─── Source document
# Shibuya Sight Recommendation (Dual Click Vs Ultima)



## stryder1587 (Apr 15, 2014)

I am looking for a sight for the long term, hoping I never have to replace it again. I'm quite set on Shibuya based on their reputation, resale value, reliability. I've read many reviews comparing them and have heard good things about both. 

Haven't heard anything bad about the Ultima, other than it costs $119USD more on LAS. 

Mostly good reviews on the dual click, except: 
Plastic sight block (if you set windage too far, you could crack the sight block)
Screw in bolt requires loosening/tightening every time elevation is adjusted. 
Aluminum extension negligibly heavier and less vibration dampening. 
The one thing that has the least consensus seems to be whether it rattles it or not, some say it does, while others claim it's rock solid. 

I know I can't go wrong with the Ultima, and probably wouldn't regret the Dual click either, but is it really worth the $119 difference? I'm Canadian, and with the exchange rate now, it's actually a $159 Cad difference to me. I don't intend on becoming pro, but I do intend to shoot for the rest of my life. I guess I'm trying to justify that I'll be satisfied with a dual click, even though some people I've spoken to have told me, "Well human nature is going to make you want the next newest and shiniest technology, and one day you might find yourself wanting to trade up to an Ultima". 

What would you guys buy?...I'm particularly interested to hear from those that have used BOTH of them and can compare. 

The classifieds just had one Ultima sold for $225 last night, when I checked this morning, it was already snatched up 

I can afford either, but I'll probably feel better knowing I saved money which I could spend on something else like a full stab setup in the near future.


----------



## Dmaxdmax (May 4, 2013)

I'm about to order an Ultima from here at the encouragement of several ATers. http://alternativess.com/cgi-bin/htmlos.cgi/008943.1.1856635614779271803


----------



## zal (May 1, 2007)

I have both (Ultima is from 2005/2006 or so and Dual Click is some years older IIRC). Both are exceptional. 

If money is no issue, then I'd probably pick ultima. If it is taken into account, Dual Click. My absolute favourite sight of all time has been Dual Click Extreme that my mate had, it had both carbon extension arm and carbon elevation bar, it was very, very light and rock solid.


----------



## larry tom (Aug 16, 2012)
──────
─── Supplied records
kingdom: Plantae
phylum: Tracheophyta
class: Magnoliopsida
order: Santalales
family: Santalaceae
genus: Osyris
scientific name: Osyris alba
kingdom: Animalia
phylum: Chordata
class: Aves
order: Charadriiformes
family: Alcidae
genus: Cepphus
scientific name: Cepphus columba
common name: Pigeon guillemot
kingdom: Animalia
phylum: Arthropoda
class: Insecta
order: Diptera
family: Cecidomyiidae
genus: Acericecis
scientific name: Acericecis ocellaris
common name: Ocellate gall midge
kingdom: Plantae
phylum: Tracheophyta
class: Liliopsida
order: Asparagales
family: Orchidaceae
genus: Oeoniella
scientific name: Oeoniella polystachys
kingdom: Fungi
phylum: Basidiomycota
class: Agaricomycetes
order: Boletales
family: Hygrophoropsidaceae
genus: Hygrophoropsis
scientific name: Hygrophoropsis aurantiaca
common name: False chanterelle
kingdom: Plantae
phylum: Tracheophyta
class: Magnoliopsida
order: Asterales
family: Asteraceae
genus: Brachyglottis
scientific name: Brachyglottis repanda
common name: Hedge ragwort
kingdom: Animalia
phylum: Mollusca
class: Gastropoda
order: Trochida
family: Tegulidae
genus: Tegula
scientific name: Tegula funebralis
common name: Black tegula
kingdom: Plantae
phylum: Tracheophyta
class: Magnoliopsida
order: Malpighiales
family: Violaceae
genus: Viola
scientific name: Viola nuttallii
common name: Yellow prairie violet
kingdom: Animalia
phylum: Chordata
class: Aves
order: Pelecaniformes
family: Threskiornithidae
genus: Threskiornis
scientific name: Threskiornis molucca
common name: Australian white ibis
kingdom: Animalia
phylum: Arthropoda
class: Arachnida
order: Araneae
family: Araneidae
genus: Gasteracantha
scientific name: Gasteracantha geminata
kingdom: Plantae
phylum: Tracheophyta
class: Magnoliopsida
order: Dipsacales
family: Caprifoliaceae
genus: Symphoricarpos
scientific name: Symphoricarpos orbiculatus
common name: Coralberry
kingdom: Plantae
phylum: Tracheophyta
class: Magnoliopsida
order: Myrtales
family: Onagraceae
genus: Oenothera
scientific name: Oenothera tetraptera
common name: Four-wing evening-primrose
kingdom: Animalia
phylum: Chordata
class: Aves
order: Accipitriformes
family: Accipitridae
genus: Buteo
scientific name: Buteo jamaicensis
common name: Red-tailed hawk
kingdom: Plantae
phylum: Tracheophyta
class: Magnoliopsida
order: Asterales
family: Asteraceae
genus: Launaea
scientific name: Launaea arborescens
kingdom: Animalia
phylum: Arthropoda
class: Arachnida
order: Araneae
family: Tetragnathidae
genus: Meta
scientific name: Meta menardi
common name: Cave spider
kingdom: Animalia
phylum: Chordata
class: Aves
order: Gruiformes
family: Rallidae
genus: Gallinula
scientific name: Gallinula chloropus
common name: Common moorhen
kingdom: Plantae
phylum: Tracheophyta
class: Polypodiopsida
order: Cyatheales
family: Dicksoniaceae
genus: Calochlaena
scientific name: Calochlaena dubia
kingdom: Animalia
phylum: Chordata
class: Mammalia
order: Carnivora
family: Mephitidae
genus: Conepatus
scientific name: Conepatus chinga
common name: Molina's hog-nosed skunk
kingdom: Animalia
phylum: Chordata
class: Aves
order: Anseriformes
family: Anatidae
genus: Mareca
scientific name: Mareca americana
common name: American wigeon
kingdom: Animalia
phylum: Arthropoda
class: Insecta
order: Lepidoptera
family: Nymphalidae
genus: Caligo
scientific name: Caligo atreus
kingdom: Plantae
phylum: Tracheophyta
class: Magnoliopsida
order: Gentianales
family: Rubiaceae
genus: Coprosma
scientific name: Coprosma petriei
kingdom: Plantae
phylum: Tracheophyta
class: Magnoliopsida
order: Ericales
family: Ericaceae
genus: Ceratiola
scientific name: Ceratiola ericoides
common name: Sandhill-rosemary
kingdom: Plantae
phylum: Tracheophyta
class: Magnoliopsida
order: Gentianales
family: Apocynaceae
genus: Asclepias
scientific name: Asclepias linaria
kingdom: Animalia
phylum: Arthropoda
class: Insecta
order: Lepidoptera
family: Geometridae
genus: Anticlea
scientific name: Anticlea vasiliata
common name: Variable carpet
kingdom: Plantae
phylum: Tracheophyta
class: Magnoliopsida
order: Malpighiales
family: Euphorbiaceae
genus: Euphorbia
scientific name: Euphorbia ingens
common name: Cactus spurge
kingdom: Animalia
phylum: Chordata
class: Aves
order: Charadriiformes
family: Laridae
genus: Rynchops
──────
→ **Tasks**
A. In the forum thread on Shibuya sights, how large is the price gap between the Ultima and the Dual Click in Canadian dollars for the first poster?
B. Reproduce the rows exactly, covering the stretch from the start of the rows through the line that contains "scientific name: Gasteracantha geminata".
The forum thread and the rows come from unrelated sources.

→ **Exercise solutions**
A. $159 CAD.

B.
kingdom: Plantae
phylum: Tracheophyta
class: Magnoliopsida
order: Santalales
family: Santalaceae
genus: Osyris
scientific name: Osyris alba
kingdom: Animalia
phylum: Chordata
class: Aves
order: Charadriiformes
family: Alcidae
genus: Cepphus
scientific name: Cepphus columba
common name: Pigeon guillemot
kingdom: Animalia
phylum: Arthropoda
class: Insecta
order: Diptera
family: Cecidomyiidae
genus: Acericecis
scientific name: Acericecis ocellaris
common name: Ocellate gall midge
kingdom: Plantae
phylum: Tracheophyta
class: Liliopsida
order: Asparagales
family: Orchidaceae
genus: Oeoniella
scientific name: Oeoniella polystachys
kingdom: Fungi
phylum: Basidiomycota
class: Agaricomycetes
order: Boletales
family: Hygrophoropsidaceae
genus: Hygrophoropsis
scientific name: Hygrophoropsis aurantiaca
common name: False chanterelle
kingdom: Plantae
phylum: Tracheophyta
class: Magnoliopsida
order: Asterales
family: Asteraceae
genus: Brachyglottis
scientific name: Brachyglottis repanda
common name: Hedge ragwort
kingdom: Animalia
phylum: Mollusca
class: Gastropoda
order: Trochida
family: Tegulidae
genus: Tegula
scientific name: Tegula funebralis
common name: Black tegula
kingdom: Plantae
phylum: Tracheophyta
class: Magnoliopsida
order: Malpighiales
family: Violaceae
genus: Viola
scientific name: Viola nuttallii
common name: Yellow prairie violet
kingdom: Animalia
phylum: Chordata
class: Aves
order: Pelecaniformes
family: Threskiornithidae
genus: Threskiornis
scientific name: Threskiornis molucca
common name: Australian white ibis
kingdom: Animalia
phylum: Arthropoda
class: Arachnida
order: Araneae
family: Araneidae
genus: Gasteracantha
scientific name: Gasteracantha geminata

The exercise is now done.